» **Source text**

CSM FORUM
by Command Sergeant Major Randolph Hollingsworth
It is our belief that the Army inculcates in its soldiers
a sense of purpose, loyalty, discipline, dedication, and work
ethic for these are our values.
General Maxwell Reid Thurman
In this issue, I am addressing professional
development and mentoring in the Noncommissioned Officer (NCO)
Corps. Command Sergeant Major Francis C. Manley of the 704th
Military Intelligence (MI) Brigade, Fort Meade, Maryland,
contributed the second portion of this article. He emphasizes the
NCO's role as the Army's trainer and advocates using the NCO
Education System (NCOES) to train the trainer.
Professional Development and Mentoring
When do we stop mentoring our soldiers? When do we stop developing
our junior and senior NCOs? Is there a time when a sergeant first
class or master sergeant no longer needs training? Should we, as
senior NCOs, think only of our own futures and not the future of
the NCO Corps, the Army, our families, and the United States of
America? When can we as leaders say, I have done my fair share?
The answer to all these questions is Never!
We must always remember that regardless of the rank of ourselves or
our subordinates, we still are and always will be soldiers. That is
why it is important to remember that mentoring is not only for the
sergeant, but for the sergeant major and command sergeant major as
well. Mentoring and training our soldiers go hand in hand.
The hands-on training our specialists must perform to standard is
the same training that all senior NCOs need to perform. All
soldiers need to do common task training, perform flawless drill
and ceremony, lead physical training, ensure preventive maintenance
checks and services on equipment is performed, and execute our
individual mission, whatever that may be. We, as leaders, devote
much time preparing our soldiers for Soldier of the Month, and NCO
of the Quarter boards; we need to spend just as much time with NCOs
whose records are going before a Department of the Army promotion
board.
By now someone is asking, What is Hollings-worth trying to say?

» **Data lines**

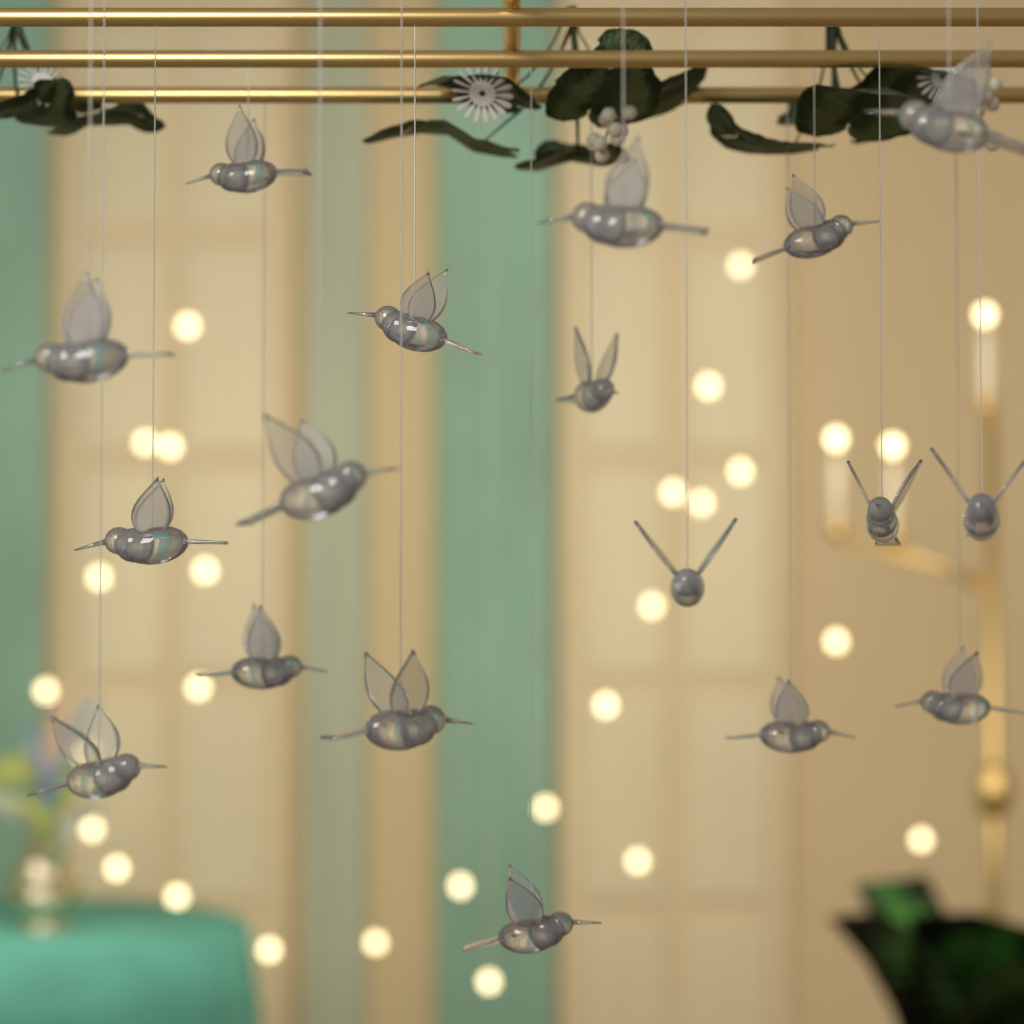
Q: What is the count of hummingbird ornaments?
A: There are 18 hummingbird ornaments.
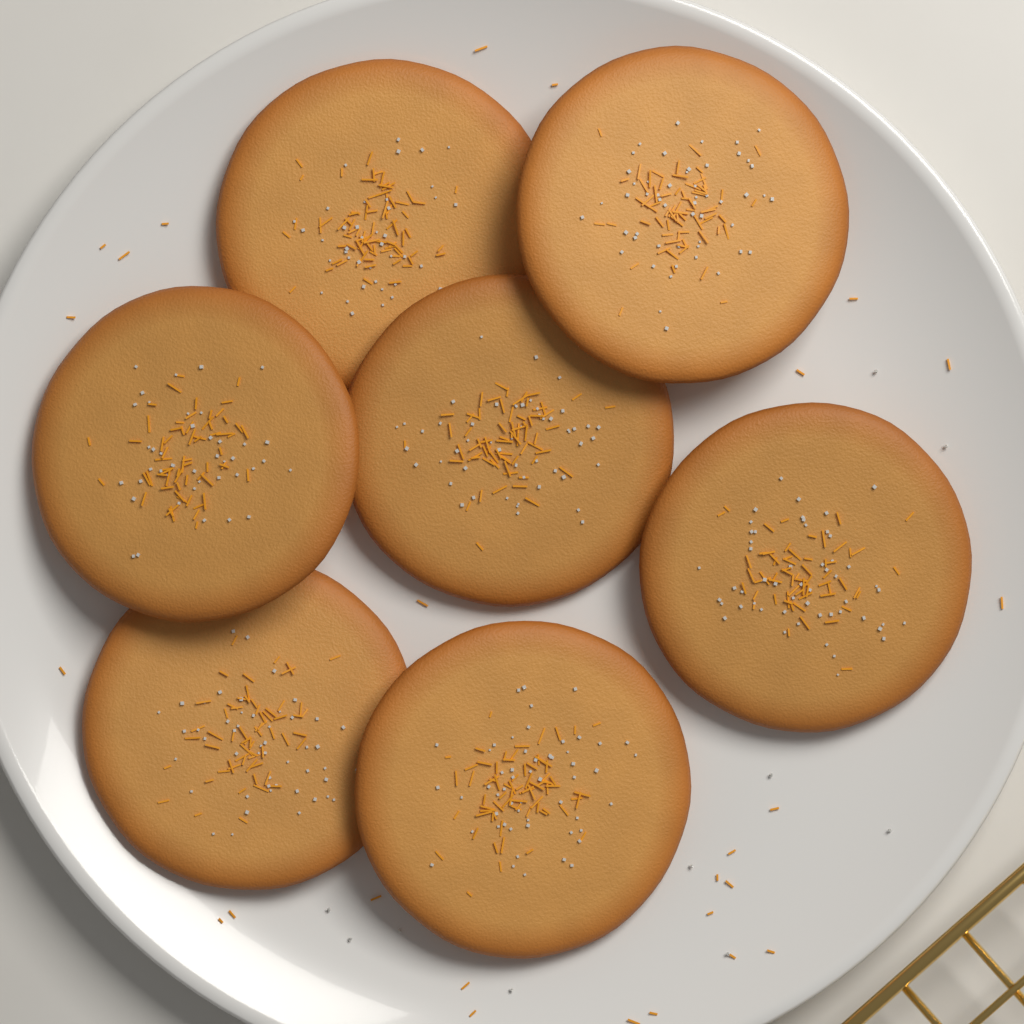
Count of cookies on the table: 7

» **Exercise goal**
Reproduce the CSM Forum article on professional development and mentoring in full, word for word, from its heading through its final line.

» **Result**
CSM FORUM
by Command Sergeant Major Randolph Hollingsworth
It is our belief that the Army inculcates in its soldiers
a sense of purpose, loyalty, discipline, dedication, and work
ethic for these are our values.
General Maxwell Reid Thurman
In this issue, I am addressing professional
development and mentoring in the Noncommissioned Officer (NCO)
Corps. Command Sergeant Major Francis C. Manley of the 704th
Military Intelligence (MI) Brigade, Fort Meade, Maryland,
contributed the second portion of this article. He emphasizes the
NCO's role as the Army's trainer and advocates using the NCO
Education System (NCOES) to train the trainer.
Professional Development and Mentoring
When do we stop mentoring our soldiers? When do we stop developing
our junior and senior NCOs? Is there a time when a sergeant first
class or master sergeant no longer needs training? Should we, as
senior NCOs, think only of our own futures and not the future of
the NCO Corps, the Army, our families, and the United States of
America? When can we as leaders say, I have done my fair share?
The answer to all these questions is Never!
We must always remember that regardless of the rank of ourselves or
our subordinates, we still are and always will be soldiers. That is
why it is important to remember that mentoring is not only for the
sergeant, but for the sergeant major and command sergeant major as
well. Mentoring and training our soldiers go hand in hand.
The hands-on training our specialists must perform to standard is
the same training that all senior NCOs need to perform. All
soldiers need to do common task training, perform flawless drill
and ceremony, lead physical training, ensure preventive maintenance
checks and services on equipment is performed, and execute our
individual mission, whatever that may be. We, as leaders, devote
much time preparing our soldiers for Soldier of the Month, and NCO
of the Quarter boards; we need to spend just as much time with NCOs
whose records are going before a Department of the Army promotion
board.
By now someone is asking, What is Hollings-worth trying to say?